YMMV / Jet Force Gemini

  • Awesome Music: All of it — from the title screen, to the ominous final level, and every planet, minigame, and character select screen in between. This is Rare music at its most epic. Honorable mention goes to Meeting Mizar part 2, which was used to great effect in Super Mario Bros. Z.
  • Best Level Ever: The final level on Mizar's Asteroid. Between the music, the tough enemies, the cool stage design with Earth looking overhead as you rush to stop Mizar and the fact that there are no Tribals sets the scene for one of the coolest stages in the game. Pull out your Tri-Rocket Launcher and have a blast.
  • Breather Level: The Water Ruin stage, which has absolutely no enemies. Gem Quarry too, but you have a gem-scooping Mini-Game to do there.
  • Cult Classic: Not as well-known as Rare's other classics, but it has a positive reputation among those that have played it.
  • Designated Hero: One Let's Player has argued that King Jeff actually sucks at being a hero, considering he failed to stop his brother from turning to evil, turned an entire planet into a zombie-infested wasteland and forced the Jet Force team to save the Tribals, at the expense of the people of Earth. Others would even go as far to say that Jeff refusing to let the Federation take his brother into custody means he's more of a sympathizer or accomplice.
  • Good Bad Bug:
    • In Tawfret, if you can pin a zombie against a wall or tree with a Shuriken, the Zombie won't die, but it'll remain in place. For some reason though, the game continues to think that the Shuriken is continuously "killing" the zombie. Within seconds, your kill count will hit a cap of 65535 and your accuracy will be somewhere in the 100,000% range. All with 5 Shurikens.
    • Seems to be a Rare Ware thing. GoldenEye's shotgun had a similar problem - blasting one person with it at point blank range was 500% accurate (because its shells spreaded into five shots).
    • It may be something about Tawfret itself; you can expect an accuracy rating of 228% or above after killing the boss, even without shuriken.
    • Tri rocket launcher -> 3 hits -> 300%? Same for the shotgun, perhaps? Does seem like a plausible oversight. Explosives also registered a hit for every drone caught in the blast. So you can hit 300% or better with a well placed grenade.

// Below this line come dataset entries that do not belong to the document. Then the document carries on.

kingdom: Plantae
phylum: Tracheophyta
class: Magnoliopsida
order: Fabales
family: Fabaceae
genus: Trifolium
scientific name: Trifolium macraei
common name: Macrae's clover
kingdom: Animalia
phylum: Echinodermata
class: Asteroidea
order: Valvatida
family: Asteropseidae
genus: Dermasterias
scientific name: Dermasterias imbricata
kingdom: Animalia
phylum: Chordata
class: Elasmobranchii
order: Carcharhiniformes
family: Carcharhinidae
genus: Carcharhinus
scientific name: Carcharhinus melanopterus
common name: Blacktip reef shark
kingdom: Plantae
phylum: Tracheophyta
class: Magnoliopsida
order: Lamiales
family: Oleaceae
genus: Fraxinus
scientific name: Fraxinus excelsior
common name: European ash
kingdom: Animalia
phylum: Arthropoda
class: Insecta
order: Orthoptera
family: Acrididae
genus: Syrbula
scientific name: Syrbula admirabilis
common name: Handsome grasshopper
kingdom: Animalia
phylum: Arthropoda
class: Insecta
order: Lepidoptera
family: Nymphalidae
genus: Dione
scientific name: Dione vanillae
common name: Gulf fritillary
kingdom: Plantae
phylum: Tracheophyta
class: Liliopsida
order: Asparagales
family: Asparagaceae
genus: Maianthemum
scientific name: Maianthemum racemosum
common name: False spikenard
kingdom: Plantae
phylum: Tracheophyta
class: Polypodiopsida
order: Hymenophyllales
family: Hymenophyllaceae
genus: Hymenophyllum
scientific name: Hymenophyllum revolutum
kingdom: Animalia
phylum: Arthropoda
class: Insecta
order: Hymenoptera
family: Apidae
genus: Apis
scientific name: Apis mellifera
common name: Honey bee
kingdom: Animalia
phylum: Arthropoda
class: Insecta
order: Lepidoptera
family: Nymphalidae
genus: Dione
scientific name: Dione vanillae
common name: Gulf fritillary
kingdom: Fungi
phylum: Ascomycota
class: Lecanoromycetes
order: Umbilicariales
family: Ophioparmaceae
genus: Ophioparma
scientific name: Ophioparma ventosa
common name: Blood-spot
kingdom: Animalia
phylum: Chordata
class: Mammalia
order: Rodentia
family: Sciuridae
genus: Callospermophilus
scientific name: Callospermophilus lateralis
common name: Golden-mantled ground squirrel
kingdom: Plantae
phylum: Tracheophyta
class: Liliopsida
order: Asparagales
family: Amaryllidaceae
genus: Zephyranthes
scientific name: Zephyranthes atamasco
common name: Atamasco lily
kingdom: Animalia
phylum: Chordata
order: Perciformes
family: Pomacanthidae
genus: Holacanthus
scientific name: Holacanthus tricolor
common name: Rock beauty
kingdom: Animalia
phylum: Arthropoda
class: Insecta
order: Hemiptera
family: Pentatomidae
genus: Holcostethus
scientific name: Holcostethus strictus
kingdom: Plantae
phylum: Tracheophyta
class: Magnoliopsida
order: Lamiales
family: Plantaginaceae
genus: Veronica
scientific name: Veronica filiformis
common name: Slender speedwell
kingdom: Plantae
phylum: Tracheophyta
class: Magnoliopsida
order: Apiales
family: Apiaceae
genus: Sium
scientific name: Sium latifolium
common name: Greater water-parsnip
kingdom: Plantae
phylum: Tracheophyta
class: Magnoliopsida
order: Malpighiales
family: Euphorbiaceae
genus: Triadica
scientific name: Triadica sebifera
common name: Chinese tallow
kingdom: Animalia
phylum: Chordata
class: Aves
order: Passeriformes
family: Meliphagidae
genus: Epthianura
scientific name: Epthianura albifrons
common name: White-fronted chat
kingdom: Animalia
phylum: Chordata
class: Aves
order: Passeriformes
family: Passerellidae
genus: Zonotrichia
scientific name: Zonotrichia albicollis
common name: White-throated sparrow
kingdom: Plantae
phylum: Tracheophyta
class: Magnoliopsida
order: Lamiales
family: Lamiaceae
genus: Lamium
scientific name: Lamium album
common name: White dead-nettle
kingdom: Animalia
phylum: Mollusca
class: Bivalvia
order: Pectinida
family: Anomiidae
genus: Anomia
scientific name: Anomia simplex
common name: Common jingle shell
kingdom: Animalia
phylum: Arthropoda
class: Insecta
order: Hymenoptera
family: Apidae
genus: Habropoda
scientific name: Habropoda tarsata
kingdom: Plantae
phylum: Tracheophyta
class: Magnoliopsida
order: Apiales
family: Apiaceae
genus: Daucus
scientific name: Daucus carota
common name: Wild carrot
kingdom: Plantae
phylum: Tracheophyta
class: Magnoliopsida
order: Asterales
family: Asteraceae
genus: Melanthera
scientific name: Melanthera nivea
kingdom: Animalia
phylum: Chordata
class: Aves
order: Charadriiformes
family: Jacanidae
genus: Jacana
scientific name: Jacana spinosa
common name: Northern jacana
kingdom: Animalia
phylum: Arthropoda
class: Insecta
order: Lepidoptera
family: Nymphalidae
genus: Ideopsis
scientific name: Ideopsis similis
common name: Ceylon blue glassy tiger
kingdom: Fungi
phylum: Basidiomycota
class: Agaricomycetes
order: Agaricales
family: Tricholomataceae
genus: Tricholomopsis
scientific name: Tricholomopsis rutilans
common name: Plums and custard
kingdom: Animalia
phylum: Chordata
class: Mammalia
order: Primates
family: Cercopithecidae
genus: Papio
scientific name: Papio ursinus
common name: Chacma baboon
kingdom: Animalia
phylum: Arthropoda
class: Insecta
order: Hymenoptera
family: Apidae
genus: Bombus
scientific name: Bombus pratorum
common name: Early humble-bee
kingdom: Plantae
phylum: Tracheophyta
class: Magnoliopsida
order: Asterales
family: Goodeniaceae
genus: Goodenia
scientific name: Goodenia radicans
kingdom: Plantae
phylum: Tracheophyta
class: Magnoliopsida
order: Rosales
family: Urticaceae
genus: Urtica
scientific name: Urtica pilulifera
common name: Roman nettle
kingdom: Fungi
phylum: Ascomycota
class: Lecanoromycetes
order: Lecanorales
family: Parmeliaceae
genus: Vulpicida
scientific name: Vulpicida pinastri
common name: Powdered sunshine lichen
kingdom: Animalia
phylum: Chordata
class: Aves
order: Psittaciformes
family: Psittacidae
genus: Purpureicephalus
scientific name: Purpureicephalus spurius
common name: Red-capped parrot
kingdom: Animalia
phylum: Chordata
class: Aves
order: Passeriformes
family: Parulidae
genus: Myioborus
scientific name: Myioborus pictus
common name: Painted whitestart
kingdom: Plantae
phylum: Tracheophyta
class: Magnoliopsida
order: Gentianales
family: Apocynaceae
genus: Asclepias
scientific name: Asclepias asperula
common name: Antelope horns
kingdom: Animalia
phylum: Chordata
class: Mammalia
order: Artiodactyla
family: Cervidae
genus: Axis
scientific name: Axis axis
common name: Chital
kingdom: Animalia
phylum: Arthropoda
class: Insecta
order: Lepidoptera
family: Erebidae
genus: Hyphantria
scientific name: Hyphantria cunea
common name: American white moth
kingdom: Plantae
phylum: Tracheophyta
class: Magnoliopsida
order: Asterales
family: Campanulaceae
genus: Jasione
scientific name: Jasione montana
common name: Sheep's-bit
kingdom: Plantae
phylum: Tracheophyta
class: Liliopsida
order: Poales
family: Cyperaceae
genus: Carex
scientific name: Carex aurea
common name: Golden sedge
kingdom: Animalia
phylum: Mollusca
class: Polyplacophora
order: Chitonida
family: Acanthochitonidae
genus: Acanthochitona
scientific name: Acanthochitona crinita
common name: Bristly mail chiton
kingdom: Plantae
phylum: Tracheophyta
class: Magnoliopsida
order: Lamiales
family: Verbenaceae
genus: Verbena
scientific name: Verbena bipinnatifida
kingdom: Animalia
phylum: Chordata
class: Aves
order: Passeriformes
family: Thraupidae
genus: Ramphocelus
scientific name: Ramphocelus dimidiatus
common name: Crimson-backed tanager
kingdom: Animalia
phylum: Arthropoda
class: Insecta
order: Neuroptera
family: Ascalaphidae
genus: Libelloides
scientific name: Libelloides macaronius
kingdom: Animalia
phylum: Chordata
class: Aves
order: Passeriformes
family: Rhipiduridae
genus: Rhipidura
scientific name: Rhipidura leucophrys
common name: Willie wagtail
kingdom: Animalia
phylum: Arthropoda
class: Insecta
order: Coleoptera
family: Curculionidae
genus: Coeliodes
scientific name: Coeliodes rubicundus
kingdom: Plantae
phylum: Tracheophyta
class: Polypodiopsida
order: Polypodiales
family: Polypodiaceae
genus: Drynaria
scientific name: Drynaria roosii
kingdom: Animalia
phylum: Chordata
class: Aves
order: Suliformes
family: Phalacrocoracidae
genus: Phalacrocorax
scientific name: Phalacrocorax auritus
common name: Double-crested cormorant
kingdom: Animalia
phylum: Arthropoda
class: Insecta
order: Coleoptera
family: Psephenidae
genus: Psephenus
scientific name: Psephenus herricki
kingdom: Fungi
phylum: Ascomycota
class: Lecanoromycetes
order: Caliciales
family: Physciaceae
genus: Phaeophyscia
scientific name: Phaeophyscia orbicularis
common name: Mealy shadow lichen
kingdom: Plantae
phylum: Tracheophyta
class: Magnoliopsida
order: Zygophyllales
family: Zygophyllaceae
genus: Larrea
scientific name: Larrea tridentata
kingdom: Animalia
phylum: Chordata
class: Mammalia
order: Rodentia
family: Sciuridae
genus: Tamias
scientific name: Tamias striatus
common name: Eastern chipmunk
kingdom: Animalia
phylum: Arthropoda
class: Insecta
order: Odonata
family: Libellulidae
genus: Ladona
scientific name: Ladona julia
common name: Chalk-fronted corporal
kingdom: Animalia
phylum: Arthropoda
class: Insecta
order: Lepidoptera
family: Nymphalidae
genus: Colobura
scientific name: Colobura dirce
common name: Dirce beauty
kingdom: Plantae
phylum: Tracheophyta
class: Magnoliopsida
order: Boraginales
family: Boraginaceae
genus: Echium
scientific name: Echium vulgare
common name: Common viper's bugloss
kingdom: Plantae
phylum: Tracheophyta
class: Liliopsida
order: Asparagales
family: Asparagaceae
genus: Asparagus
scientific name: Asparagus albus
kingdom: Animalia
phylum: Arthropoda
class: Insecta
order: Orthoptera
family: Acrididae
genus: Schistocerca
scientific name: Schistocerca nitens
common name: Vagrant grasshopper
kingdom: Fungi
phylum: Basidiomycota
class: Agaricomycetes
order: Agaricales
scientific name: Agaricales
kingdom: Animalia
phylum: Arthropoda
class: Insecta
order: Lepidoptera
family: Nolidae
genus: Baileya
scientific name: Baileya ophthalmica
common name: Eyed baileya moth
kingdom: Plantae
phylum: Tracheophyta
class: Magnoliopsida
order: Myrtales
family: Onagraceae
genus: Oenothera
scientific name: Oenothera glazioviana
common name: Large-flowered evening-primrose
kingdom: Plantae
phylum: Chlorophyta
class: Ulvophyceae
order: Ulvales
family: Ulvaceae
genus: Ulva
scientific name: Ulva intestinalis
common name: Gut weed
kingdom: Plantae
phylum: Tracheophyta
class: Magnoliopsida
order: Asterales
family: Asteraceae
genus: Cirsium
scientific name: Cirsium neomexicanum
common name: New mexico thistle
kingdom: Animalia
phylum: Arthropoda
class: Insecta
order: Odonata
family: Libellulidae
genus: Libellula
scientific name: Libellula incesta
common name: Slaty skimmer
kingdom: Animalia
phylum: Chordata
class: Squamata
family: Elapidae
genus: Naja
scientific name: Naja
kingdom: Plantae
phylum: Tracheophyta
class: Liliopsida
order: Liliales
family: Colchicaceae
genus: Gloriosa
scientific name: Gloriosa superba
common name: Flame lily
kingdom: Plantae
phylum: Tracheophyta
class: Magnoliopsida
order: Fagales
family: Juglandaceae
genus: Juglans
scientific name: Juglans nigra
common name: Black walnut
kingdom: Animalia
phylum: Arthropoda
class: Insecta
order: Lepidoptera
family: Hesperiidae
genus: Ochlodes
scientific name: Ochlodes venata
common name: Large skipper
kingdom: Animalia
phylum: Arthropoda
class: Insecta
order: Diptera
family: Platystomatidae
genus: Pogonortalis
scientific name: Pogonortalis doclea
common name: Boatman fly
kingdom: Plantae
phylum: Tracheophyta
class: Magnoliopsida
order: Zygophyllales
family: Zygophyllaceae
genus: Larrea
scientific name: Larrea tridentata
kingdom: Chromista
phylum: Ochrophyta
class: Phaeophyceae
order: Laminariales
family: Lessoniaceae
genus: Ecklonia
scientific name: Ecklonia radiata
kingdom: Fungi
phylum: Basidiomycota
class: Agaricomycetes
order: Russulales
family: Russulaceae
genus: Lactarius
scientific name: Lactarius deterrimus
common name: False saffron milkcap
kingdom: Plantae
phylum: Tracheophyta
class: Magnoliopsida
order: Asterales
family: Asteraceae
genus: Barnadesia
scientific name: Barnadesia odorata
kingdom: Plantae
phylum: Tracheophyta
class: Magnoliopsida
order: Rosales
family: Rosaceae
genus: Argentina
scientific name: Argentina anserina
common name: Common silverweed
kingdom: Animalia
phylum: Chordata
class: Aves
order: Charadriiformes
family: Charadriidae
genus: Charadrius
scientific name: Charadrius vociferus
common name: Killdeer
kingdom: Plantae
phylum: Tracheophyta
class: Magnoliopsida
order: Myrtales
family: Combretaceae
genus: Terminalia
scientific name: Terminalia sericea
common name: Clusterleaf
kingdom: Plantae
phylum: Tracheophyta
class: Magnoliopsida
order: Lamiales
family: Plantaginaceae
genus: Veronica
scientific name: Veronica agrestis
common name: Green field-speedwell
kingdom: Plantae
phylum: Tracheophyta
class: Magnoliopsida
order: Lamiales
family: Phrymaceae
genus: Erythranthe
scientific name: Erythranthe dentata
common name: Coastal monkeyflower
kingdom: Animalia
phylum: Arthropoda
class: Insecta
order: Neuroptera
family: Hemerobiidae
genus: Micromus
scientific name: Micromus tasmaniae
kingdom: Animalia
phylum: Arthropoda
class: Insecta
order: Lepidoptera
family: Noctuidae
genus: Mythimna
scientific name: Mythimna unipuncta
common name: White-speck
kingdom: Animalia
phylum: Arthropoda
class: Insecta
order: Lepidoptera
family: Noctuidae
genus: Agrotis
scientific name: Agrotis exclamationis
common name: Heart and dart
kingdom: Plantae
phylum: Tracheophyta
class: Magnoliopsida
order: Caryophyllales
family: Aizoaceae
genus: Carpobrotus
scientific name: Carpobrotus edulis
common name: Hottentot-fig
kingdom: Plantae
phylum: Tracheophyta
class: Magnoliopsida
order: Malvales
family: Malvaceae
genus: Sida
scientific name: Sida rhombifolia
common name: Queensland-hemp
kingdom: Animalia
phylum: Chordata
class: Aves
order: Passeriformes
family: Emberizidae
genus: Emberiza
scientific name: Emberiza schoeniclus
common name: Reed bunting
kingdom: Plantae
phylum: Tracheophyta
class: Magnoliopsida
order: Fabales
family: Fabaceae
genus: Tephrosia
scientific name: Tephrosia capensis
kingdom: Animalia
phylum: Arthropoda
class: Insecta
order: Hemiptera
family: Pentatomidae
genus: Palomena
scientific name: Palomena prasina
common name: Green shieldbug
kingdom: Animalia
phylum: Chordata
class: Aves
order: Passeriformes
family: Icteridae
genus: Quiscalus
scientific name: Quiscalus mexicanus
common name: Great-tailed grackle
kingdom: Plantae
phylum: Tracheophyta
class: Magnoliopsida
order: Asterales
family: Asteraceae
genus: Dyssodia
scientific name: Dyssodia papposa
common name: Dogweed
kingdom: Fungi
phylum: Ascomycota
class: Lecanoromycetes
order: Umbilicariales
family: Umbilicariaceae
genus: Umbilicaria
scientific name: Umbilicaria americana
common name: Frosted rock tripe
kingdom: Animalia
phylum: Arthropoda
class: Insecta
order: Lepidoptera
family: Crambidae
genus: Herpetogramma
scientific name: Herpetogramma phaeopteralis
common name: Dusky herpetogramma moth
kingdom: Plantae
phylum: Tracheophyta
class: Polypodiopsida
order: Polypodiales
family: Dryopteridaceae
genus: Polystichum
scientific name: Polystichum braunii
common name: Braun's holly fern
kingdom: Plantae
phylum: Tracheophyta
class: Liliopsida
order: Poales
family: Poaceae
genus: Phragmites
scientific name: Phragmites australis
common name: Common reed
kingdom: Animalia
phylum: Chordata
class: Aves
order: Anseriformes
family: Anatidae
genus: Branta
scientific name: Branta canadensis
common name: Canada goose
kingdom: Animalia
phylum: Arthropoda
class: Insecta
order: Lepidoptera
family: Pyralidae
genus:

    • On the Water Ruin, using the Flamethrower on Tribals standing out on the oceanic ruins will cause them to sink into the ocean. If using Vela, one can dive into the sea and see the little furballs still alive and waving.
  • Nightmare Fuel:
  • Polished Port: A minor example wit the version of the game on Rare Replay for Xbox One; the game has fewer framerate issues than the original version, and after a patch fixed it, there's even an option for a somewhat more modern control scheme.
  • The Scrappy: A lot of players really, really dislike the Tribals.
  • Scrappy Mechanic:
    • The classic-styled controls didn't age all that well. Luckily, a patch for the Rare Replay port added an option to bring it to a more modern standard.
    • The requirements to access the Definitely Final Dungeon and by extension beat the game involve collecting a bunch of spaceship parts for an ancient Tribal ship and also rescuing every single Tribal in the game. The first part isn't that bad since your new upgrades take you to new stages and access new areas to explore, but rescuing the Tribals is a massive pain and will require you to backtrack through old stages to get Tribals that you couldn't before. Rare games are a bit infamous for their Gotta Catch 'Em All elements but few games required you to do so in order to beat the base game. A lot of players just stopped playing at this point of the game.
  • Suspiciously Similar Song: The character select theme sounds nothing like the Imperial March... In fact, the entire musical style could be called a Star Wars pastiche.
  • That One Boss:
    • So Mizar's the Final Boss, he's supposed to be hard. But still, the second battle against him is very difficult given the standard set by the other bosses, largely due to his enormously cheap electric jump rope of doom (which can inflict enough damage to wipe out 1/8 of your maximized health), which usually got combined with tricky camera angles. Worse, the first time you fight him, he's a complete pushover, leading to lowered expectations for the second fight.
    • The Mechantids. They both have sequential and relatively small weak points, the battlefield is dark, they have a lot more variety to their attacks than any boss besides the Mizar rematch, and you have to keep track of two at once for most of the fight.
  • Unintentionally Unsympathetic: It's kind of hard to feel bad for Jeff at the end of the game. While he's clearly a leader who will do anything to save his people, the fact that he is essentially holding Earth for ransom by refusing to cough up the last spaceship part until the Gemini team saves all the Tribals kinda rubbed players the wrong way and by the end will end up hating the Tribals more than feeling bad for them.
  • Uncanny Valley: The three main characters' designs have barreled into this as technology marches on.
  • Viewer Gender Confusion: Ivana the Bear is female, but not many players remember this. As a bear with no visible reproductive parts, it would be understandably hard to tell if it wasn't for her name.
  • What an Idiot: Who designs space ships and bases with doors that only open when all the guards are killed?